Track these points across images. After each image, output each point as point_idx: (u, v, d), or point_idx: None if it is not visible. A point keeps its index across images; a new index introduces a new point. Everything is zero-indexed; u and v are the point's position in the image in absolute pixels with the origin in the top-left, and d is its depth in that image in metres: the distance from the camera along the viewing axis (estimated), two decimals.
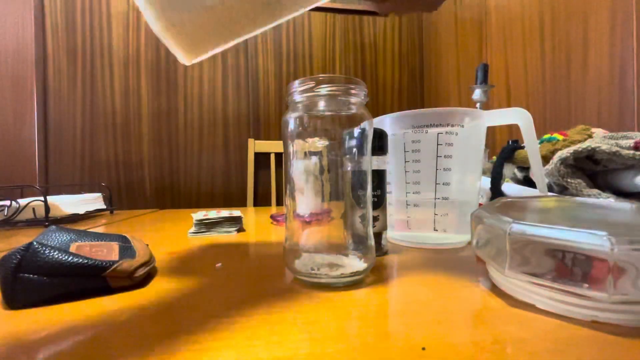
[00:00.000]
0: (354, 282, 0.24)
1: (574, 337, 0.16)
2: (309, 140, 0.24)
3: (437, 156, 0.34)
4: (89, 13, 1.19)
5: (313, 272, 0.24)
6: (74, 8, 1.18)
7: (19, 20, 1.12)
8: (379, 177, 0.32)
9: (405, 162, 0.36)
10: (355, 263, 0.24)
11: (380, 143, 0.32)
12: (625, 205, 0.26)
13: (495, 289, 0.23)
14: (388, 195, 0.35)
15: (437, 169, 0.34)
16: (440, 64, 1.33)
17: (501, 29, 0.96)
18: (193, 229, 0.46)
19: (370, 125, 0.25)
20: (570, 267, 0.17)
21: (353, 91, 0.24)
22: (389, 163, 0.36)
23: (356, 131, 0.24)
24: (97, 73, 1.20)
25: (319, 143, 0.24)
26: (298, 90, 0.25)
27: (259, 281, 0.25)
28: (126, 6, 1.21)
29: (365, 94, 0.25)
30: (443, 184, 0.34)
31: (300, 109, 0.25)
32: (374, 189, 0.31)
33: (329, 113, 0.24)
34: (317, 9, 1.36)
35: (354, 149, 0.25)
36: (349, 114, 0.25)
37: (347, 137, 0.24)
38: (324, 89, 0.24)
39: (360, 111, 0.25)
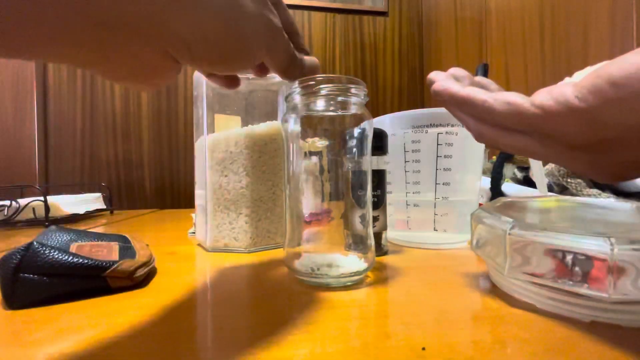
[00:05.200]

▸ **Work item**
Please give the records again word for word, omitting all images.

▸ **Response area**
Track these points across images. After each image, output each point as point_idx: (u, v, d), or point_idx: None if it is not visible. A point keeps its index across images; a new index introduces a new point. Everything is zero-indexed; u and v are the point's position in the image in absolute pixels with the origin in the top-left, and d is its depth in that image in metres: the distance from the camera along the viewing axis (estimated), two decimals.
[00:00.000]
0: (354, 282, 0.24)
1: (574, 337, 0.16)
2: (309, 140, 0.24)
3: (437, 156, 0.34)
4: (89, 13, 1.19)
5: (313, 272, 0.24)
6: (74, 8, 1.18)
7: (19, 20, 1.12)
8: (379, 177, 0.32)
9: (405, 162, 0.36)
10: (355, 263, 0.24)
11: (380, 143, 0.32)
12: (625, 205, 0.26)
13: (495, 289, 0.23)
14: (388, 195, 0.35)
15: (437, 169, 0.34)
16: (440, 64, 1.33)
17: (501, 29, 0.96)
18: (193, 229, 0.46)
19: (370, 125, 0.25)
20: (570, 267, 0.17)
21: (353, 91, 0.24)
22: (389, 163, 0.36)
23: (356, 131, 0.24)
24: (97, 73, 1.20)
25: (319, 143, 0.24)
26: (298, 90, 0.25)
27: (259, 281, 0.25)
28: (126, 6, 1.21)
29: (365, 94, 0.25)
30: (443, 184, 0.34)
31: (300, 109, 0.25)
32: (374, 189, 0.31)
33: (329, 113, 0.24)
34: (317, 9, 1.36)
35: (354, 149, 0.25)
36: (349, 114, 0.25)
37: (347, 137, 0.24)
38: (324, 89, 0.24)
39: (360, 111, 0.25)
[00:05.200]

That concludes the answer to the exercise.